**ZIELE**:
1. Kopieren Sie aus dem Text über Riga den Abschnitt von „Unübersehbar thront die“ bis „gebaut wird, eröffnen.“ wortgetreu.
2. Formatieren Sie in den Datensätzen die Zeilen von der Zeile mit „family: Polyporaceae“ bis einschließlich der Zeile mit „order: Araneae“ als nummerierte Liste ohne Leerzeilen. Geben Sie nur diese Zeilen aus.

**AUSGEWÄHLTER AUSZUG**:
+ + + +

Kunst, Kultur und Kümmelkäse

Riga · „Force majeure, höhere Gewalt“ ist das Motto der europäischen Kulturhauptstadt 2014. Die Stadt Riga, die auf eine bewegte Vergangenheit und Jahrzehnte der Fremdherrschaft zurückblickt, hat sich zu diesem Anlass herausgeputzt.

Unübersehbar thront die neue Nationalbibliothek gegenüber der Altstadt am Ufer der Düna, die hier, nur wenige Kilometer von der Ostseemündung entfernt, bis zu 700 Meter breit ist. Entfernt erinnert das gigantische Gebäude an eine Skischanze, aber damit darf man den Letten nicht kommen: "Palast des Lichts" nennen sie die Bibliothek, deren Lichter sich abends in der Düna spiegeln, stolz. Eine Hauptrolle spielte sie beim Auftakt des Kulturhaupstadtjahres. In einer zwei Kilometer langen Menschenkette, die etwa 15 000 Bücher quer durch die Stadt reichte, wurde das kulturelle Erbe Lettlands von Hand zu Hand aus der alten in die neue Bibliothek befördert. Eine symbolträchtige Aktion, die an die Menschenkette erinnert, mit der die Balten 1989 friedlich für die nationale Unabhängigkeit demonstrierten. Im August soll die neue Bibliothek, an der seit 20 Jahren gebaut wird, eröffnen.

+ + + +

(Dateneinträge)
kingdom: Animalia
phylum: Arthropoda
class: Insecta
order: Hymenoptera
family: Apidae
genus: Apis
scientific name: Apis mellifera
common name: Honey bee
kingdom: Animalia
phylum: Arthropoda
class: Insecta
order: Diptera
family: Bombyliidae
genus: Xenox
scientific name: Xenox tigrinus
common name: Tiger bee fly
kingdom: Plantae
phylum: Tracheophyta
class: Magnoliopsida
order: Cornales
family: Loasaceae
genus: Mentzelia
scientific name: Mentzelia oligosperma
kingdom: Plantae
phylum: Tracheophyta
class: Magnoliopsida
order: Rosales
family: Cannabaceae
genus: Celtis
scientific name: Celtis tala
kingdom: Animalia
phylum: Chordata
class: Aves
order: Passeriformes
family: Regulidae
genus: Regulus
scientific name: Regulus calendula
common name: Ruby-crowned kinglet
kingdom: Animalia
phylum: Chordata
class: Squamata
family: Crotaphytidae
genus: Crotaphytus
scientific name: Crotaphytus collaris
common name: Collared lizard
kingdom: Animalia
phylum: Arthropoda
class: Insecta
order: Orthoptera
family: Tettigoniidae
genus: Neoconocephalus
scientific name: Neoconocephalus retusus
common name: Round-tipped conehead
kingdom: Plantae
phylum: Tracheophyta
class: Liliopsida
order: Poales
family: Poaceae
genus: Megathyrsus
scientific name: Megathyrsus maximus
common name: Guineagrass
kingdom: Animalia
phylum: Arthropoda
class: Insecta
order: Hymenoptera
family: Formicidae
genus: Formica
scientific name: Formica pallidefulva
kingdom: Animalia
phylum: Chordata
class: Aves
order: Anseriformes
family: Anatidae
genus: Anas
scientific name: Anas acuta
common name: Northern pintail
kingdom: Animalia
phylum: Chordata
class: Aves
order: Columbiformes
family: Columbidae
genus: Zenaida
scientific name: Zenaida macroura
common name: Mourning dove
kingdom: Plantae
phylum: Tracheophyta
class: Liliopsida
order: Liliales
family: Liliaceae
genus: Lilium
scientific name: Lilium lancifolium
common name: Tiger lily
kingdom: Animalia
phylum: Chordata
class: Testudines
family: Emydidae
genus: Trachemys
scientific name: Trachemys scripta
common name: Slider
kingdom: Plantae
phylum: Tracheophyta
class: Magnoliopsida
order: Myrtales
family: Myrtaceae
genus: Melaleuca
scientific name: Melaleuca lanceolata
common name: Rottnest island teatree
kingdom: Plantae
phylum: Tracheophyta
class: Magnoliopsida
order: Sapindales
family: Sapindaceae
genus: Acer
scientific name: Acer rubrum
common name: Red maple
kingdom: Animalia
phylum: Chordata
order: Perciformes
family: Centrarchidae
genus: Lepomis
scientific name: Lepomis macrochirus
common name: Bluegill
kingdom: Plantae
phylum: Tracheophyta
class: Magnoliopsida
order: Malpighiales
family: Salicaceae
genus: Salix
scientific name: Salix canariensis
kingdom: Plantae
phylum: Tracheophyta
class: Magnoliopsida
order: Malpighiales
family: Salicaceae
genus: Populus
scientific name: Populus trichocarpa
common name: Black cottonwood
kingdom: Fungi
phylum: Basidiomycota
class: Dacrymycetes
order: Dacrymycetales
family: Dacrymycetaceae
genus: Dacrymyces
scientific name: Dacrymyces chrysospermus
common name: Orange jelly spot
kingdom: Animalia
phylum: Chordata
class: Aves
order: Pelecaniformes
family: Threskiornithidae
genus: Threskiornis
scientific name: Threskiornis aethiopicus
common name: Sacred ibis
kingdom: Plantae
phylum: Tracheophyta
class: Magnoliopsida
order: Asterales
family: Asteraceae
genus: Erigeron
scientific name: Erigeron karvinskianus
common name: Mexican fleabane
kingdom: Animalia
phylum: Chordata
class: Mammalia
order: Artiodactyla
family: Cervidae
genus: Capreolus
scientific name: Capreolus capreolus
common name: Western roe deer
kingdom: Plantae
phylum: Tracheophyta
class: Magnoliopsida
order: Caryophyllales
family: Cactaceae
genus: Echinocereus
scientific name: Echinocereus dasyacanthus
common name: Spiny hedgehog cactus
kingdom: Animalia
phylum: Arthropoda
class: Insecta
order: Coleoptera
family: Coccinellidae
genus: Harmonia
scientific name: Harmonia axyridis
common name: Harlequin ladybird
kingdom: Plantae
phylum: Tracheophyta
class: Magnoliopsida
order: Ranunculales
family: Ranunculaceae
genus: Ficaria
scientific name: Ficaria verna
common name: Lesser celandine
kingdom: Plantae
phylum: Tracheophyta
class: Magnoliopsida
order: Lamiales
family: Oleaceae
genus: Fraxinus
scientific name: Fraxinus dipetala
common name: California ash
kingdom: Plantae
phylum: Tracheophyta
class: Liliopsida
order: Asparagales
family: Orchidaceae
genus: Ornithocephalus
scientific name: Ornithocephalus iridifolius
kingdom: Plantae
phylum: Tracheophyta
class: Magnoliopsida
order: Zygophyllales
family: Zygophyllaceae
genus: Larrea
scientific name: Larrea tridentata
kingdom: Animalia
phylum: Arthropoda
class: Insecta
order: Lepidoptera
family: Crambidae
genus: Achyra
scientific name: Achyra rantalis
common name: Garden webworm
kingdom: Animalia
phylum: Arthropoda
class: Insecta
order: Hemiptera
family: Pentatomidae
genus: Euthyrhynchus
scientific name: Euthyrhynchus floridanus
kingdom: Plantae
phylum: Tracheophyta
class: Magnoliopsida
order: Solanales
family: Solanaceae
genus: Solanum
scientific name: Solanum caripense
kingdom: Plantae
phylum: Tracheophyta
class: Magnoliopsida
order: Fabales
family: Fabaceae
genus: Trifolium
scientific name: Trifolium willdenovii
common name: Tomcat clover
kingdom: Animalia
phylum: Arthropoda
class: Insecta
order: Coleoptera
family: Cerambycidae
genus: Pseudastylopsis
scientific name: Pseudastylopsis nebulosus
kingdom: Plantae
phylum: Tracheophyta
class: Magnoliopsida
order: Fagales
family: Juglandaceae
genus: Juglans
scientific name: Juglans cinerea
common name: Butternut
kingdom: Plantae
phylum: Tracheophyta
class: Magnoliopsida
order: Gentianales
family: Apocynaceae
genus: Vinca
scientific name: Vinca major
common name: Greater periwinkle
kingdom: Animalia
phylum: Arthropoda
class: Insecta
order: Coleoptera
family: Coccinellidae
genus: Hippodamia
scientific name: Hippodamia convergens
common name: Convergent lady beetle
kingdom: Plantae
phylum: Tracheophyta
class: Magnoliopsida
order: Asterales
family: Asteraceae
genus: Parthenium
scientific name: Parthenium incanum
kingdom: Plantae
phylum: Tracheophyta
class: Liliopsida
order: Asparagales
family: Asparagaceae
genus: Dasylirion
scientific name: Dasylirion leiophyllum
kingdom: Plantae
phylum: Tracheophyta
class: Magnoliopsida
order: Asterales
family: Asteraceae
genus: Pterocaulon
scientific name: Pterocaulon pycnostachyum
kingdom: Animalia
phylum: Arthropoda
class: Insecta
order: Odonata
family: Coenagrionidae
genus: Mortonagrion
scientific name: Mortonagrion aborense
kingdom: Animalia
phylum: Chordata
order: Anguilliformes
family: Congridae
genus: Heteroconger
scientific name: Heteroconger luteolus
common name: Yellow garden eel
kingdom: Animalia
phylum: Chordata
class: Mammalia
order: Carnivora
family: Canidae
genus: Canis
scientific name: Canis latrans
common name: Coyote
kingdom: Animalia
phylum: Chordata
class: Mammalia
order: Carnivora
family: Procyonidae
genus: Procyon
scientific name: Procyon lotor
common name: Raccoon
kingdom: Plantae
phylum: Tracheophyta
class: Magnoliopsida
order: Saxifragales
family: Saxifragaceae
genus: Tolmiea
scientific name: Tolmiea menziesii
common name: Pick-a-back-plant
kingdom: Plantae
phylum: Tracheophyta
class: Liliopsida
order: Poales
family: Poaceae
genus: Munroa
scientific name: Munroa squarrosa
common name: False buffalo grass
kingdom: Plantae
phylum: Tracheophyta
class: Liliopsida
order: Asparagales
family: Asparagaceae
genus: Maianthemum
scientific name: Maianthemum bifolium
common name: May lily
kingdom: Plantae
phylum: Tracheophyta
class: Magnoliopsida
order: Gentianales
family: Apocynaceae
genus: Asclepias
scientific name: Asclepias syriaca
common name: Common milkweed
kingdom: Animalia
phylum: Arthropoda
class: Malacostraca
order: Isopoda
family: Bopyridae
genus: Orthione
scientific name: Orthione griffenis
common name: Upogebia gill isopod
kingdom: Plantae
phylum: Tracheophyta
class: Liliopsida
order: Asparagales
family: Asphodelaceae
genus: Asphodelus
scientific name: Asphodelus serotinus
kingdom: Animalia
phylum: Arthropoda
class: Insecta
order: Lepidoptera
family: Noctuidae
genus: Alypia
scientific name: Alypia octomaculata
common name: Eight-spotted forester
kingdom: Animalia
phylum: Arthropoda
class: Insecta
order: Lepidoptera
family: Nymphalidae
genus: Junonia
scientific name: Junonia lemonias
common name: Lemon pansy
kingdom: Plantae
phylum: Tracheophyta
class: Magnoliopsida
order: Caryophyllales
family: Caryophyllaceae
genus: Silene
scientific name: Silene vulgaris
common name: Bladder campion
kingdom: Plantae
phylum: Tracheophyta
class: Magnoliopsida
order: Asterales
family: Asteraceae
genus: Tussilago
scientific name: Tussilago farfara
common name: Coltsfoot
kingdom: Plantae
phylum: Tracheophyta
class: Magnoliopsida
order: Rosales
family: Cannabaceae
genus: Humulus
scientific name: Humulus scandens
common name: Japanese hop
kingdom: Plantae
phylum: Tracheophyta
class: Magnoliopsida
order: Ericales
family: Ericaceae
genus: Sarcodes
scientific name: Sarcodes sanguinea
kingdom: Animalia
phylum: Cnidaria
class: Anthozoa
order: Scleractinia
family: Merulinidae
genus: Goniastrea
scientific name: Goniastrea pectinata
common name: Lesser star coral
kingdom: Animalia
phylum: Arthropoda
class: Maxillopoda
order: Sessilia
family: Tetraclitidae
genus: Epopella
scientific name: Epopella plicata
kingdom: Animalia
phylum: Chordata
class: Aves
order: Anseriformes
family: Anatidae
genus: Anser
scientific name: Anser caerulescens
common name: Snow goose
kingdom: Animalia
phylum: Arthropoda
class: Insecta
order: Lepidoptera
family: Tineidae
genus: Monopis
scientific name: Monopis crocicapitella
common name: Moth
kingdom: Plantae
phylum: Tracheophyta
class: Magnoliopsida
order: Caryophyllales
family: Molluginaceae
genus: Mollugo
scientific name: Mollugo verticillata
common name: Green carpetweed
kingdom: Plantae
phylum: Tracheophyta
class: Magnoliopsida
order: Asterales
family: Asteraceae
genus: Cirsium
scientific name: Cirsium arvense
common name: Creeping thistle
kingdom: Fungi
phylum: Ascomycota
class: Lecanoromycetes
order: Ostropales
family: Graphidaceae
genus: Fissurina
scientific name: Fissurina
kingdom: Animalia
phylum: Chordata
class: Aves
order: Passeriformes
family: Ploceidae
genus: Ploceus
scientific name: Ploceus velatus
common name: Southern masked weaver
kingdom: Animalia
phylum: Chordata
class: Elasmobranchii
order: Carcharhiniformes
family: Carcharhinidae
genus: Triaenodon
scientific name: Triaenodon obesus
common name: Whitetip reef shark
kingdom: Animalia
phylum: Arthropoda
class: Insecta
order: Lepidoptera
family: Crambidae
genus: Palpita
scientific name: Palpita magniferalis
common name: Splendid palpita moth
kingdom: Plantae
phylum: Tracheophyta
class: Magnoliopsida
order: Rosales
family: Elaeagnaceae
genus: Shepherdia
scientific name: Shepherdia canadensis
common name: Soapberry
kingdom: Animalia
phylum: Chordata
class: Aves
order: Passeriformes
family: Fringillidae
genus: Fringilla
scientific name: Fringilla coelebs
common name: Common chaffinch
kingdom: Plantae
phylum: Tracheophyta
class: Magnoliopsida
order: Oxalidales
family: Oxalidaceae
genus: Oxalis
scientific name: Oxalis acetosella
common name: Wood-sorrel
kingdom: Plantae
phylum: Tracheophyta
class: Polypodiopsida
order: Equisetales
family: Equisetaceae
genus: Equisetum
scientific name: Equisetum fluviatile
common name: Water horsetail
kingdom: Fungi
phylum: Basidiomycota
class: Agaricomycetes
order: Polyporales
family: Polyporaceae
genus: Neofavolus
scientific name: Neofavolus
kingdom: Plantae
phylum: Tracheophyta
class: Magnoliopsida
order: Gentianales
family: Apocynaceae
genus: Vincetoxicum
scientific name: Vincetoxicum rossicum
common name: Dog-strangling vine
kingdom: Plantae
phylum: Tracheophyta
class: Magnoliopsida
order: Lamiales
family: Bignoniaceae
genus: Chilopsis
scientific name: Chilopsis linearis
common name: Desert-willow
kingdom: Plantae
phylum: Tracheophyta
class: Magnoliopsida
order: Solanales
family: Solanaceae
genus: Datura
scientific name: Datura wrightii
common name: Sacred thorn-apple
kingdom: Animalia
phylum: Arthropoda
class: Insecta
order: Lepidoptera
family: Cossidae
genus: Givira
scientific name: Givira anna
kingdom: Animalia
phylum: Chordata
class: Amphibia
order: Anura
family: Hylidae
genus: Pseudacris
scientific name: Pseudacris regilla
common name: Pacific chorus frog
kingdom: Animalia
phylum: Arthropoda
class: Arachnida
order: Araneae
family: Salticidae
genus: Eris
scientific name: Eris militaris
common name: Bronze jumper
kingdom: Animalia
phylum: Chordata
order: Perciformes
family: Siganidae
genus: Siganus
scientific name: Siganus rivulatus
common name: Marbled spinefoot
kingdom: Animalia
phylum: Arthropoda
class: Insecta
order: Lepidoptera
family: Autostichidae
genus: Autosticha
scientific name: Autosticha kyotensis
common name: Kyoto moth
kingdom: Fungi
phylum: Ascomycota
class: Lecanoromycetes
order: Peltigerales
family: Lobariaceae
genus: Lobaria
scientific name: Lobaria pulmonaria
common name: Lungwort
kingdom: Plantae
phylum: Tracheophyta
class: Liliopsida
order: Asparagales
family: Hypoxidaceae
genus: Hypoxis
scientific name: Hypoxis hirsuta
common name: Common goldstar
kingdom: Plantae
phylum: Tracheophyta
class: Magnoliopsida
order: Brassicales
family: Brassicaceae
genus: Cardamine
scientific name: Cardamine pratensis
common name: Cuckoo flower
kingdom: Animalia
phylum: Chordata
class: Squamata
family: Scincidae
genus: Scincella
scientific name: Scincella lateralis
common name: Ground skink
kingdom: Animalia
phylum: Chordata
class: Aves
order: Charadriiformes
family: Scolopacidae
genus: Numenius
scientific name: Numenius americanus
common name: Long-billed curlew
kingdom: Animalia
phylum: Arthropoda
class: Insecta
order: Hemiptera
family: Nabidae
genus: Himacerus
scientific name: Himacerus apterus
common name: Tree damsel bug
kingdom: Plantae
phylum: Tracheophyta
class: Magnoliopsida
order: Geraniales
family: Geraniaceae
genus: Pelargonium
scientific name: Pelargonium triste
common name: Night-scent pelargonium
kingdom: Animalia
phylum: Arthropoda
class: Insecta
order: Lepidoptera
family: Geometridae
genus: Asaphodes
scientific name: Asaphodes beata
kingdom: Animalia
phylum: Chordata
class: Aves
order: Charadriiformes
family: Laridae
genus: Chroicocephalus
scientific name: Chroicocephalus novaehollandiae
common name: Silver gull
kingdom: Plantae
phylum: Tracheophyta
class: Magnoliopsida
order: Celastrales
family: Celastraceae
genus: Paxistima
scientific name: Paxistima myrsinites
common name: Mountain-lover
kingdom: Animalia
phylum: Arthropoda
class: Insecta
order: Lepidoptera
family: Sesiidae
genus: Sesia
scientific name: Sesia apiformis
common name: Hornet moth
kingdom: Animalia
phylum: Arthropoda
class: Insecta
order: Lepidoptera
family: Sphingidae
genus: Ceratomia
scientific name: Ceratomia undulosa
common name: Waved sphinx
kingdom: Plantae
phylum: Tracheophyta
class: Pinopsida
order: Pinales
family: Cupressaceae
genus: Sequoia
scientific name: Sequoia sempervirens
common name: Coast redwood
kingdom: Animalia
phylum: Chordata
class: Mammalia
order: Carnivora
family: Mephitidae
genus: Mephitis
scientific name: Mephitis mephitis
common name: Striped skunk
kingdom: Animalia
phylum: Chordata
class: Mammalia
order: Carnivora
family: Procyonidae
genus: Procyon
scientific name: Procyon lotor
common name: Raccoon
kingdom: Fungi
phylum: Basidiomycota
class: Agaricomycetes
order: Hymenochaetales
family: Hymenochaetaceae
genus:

+ + + +

**ERGEBNISSE DER AUFGABEN**:
1.
Unübersehbar thront die neue Nationalbibliothek gegenüber der Altstadt am Ufer der Düna, die hier, nur wenige Kilometer von der Ostseemündung entfernt, bis zu 700 Meter breit ist. Entfernt erinnert das gigantische Gebäude an eine Skischanze, aber damit darf man den Letten nicht kommen: "Palast des Lichts" nennen sie die Bibliothek, deren Lichter sich abends in der Düna spiegeln, stolz. Eine Hauptrolle spielte sie beim Auftakt des Kulturhaupstadtjahres. In einer zwei Kilometer langen Menschenkette, die etwa 15 000 Bücher quer durch die Stadt reichte, wurde das kulturelle Erbe Lettlands von Hand zu Hand aus der alten in die neue Bibliothek befördert. Eine symbolträchtige Aktion, die an die Menschenkette erinnert, mit der die Balten 1989 friedlich für die nationale Unabhängigkeit demonstrierten. Im August soll die neue Bibliothek, an der seit 20 Jahren gebaut wird, eröffnen.

2.
1. family: Polyporaceae
2. genus: Neofavolus
3. scientific name: Neofavolus
4. kingdom: Plantae
5. phylum: Tracheophyta
6. class: Magnoliopsida
7. order: Gentianales
8. family: Apocynaceae
9. genus: Vincetoxicum
10. scientific name: Vincetoxicum rossicum
11. common name: Dog-strangling vine
12. kingdom: Plantae
13. phylum: Tracheophyta
14. class: Magnoliopsida
15. order: Lamiales
16. family: Bignoniaceae
17. genus: Chilopsis
18. scientific name: Chilopsis linearis
19. common name: Desert-willow
20. kingdom: Plantae
21. phylum: Tracheophyta
22. class: Magnoliopsida
23. order: Solanales
24. family: Solanaceae
25. genus: Datura
26. scientific name: Datura wrightii
27. common name: Sacred thorn-apple
28. kingdom: Animalia
29. phylum: Arthropoda
30. class: Insecta
31. order: Lepidoptera
32. family: Cossidae
33. genus: Givira
34. scientific name: Givira anna
35. kingdom: Animalia
36. phylum: Chordata
37. class: Amphibia
38. order: Anura
39. family: Hylidae
40. genus: Pseudacris
41. scientific name: Pseudacris regilla
42. common name: Pacific chorus frog
43. kingdom: Animalia
44. phylum: Arthropoda
45. class: Arachnida
46. order: Araneae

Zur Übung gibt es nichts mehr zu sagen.